Таким образом, красное редактирование оформилось в Советской («Красной») России уже в январе 1918 года, обретя вид и статус государственной структуры – Чрезвычайной Коллегии по редактированию контрреволюции и саботажа, ставшей широко известной под аббревиатурой ЧК. Контрреволюцией и саботажем могла быть объявлена любая часть разрухи, а «красным редактированием» – любые действия, производимые властью и ведущие к этой самой «разрухе». Тем самым все происходящее упорядочивалось.

Первым Главным Редактором ЧК стал отнюдь не выпускник филологического факультета или полиграфического института, а малоуспешный гимназист и несостоявшийся ксендз, характеризуемый в протоколах ютивших его каталажек как бомж (лицо без определенного места жительства, занятий и легальных средств к существованию, т. е. антисоциальный элемент и мелкий жулик). Свой псевдоним – Феликс Дзержинский – он взял от названия тяжелого грузового паровоза ФД и первого советского фотоаппарата ФЭД, которым и делались отредактированные изображения паровоза, который летел вперед вплоть до полной остановки в коммуне, таща вагоны с отредактированным населением на ударные «красные» коммунальные стройки. Достоверно известно, что красный редактор Ф. Дзержинский был не индеец и не гипертоник, но напротив – поляк и астеник; формой же его одежды была шинель отнюдь не красного цвета (предположение напрашивается по аналогии с красными галифе братвы той эпохи или красными пиджаками братвы постсоветской), но символического серого цвета «маренго» – по названию классической редактуры, которую Наполеон блестяще произвел над вооруженными силами старорежимной Европы. «Все мы вышли из этой шинели», – справедливо заметил один из классиков редактуры: склонность к серому цвету стала сословной традицией. О важности поста и деятельности редактора в РСФСР (Редакционный Совет Фантастических Социалистических Республик) наглядно свидетельствовал один уже тот факт, что огромный памятник Дзержинскому все десятилетия Сов. власти высился в центре площади его имени перед небоскребом Клуба Героев Безошибочности, или просто КГБ, как позднее стала официально именоваться Главная Редактура и где трудились руководство и элита несметной рати советских («красных») редакторов.

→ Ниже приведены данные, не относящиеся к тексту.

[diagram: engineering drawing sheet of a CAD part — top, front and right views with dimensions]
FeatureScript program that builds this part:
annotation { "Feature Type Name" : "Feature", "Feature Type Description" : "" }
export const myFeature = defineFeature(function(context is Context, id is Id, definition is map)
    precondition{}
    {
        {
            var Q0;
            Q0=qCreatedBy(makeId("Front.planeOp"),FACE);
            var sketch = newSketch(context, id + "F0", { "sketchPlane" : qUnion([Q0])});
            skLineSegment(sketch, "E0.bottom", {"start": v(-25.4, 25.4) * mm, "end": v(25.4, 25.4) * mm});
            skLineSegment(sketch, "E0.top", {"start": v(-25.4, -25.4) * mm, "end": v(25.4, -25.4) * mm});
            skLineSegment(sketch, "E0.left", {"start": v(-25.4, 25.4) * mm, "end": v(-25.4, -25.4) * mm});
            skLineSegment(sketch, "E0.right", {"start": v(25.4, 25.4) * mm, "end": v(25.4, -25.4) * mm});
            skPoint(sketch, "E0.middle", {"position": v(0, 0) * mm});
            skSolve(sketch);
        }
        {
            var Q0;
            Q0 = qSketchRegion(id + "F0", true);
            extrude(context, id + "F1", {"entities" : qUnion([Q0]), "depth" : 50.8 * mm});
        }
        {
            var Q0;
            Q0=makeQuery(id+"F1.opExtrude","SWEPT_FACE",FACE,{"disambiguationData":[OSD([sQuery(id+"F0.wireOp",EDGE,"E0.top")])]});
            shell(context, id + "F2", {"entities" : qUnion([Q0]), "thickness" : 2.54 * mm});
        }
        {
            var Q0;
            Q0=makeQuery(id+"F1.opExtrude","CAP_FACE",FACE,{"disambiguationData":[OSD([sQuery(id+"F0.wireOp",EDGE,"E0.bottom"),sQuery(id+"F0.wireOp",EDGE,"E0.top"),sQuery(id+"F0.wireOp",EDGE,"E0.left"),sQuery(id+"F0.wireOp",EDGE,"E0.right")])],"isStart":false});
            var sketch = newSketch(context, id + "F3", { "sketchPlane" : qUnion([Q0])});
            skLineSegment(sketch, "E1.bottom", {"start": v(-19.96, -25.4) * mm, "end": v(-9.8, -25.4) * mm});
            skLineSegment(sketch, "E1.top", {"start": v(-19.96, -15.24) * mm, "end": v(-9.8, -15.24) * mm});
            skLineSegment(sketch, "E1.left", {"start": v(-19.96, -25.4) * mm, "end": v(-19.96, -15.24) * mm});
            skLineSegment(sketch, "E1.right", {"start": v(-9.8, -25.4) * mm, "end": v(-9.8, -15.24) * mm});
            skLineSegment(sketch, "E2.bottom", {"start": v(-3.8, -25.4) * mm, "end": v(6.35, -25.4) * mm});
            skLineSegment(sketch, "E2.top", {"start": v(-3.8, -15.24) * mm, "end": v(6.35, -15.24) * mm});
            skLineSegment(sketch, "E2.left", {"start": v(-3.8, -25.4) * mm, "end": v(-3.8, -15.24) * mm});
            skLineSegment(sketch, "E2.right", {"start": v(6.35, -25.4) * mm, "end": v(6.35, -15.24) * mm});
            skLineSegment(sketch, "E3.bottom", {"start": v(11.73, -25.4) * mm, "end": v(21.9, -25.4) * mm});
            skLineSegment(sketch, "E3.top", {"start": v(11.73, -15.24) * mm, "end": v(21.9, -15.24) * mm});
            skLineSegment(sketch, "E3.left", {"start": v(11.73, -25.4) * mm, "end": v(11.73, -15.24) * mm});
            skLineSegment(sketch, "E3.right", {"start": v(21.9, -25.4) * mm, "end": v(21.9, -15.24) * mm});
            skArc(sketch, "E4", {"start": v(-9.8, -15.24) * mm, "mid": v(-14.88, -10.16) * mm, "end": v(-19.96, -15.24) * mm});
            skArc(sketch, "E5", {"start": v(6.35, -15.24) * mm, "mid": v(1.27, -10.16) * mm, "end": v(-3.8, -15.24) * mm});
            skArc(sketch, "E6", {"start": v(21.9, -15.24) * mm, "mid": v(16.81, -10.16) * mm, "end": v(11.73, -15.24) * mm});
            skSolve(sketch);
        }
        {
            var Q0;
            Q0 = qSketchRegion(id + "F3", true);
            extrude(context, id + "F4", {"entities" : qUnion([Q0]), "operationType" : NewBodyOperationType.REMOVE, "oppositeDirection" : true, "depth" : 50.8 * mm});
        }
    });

Днем и особенно ночью, не покладая рук и красных карандашей, клали они головы и животы своя на алтарь отечества. Алтарь отечества был двух разновидностей: письменный стол и стенка расстрельного подвала. «Красный карандаш» также не имел ничего общего с цветом кедровой палочки или графитового стержня внутри нее: это был семизарядный револьвер системы Нагана, а если работы было особенно много – пулемет Максима; то и другое поставлялось с западной гуманитарной помощью из Бельгии и США.

В первую голову в редактировании нуждался социальный состав населения. Архиважно было грубоватого и неграмотного пролетария отредактировать не просто до приемлемого уровня цивилизованного человека, но человека самого передового в мире. Необходимо было убрать отрицательные моральные, умственные и физические качества: после работы красного карандаша над сырым материалом пролетарий лишался пороков и веры в Бога, обретал природную сметку и располагающее лицо, стригся, брился, при отсутствии носового платка не сморкался вообще, пил редко и не пьянея, носил чистое белье и мечтал отдать жизнь за светлое будущее, что ему так или иначе всегда удавалось. А не-пролетарий становился «эксплуататором» – то есть имел гнилые зубы, печать порочного уродства либо порочной же красоты на лице, совмещал образование с глупостью, был жаден, подл, эгоистичен, распутен и жесток: если он даже и не выглядел таковым с первого взгляда, таковой делалась его сущность, которую следовало выявить и заострить; после чего красный карандаш вычеркивал его с редактируемой страницы. Не будет преувеличением сказать, что красный редактор являлся селекционером, педагогом и имиджмейкером одновременно.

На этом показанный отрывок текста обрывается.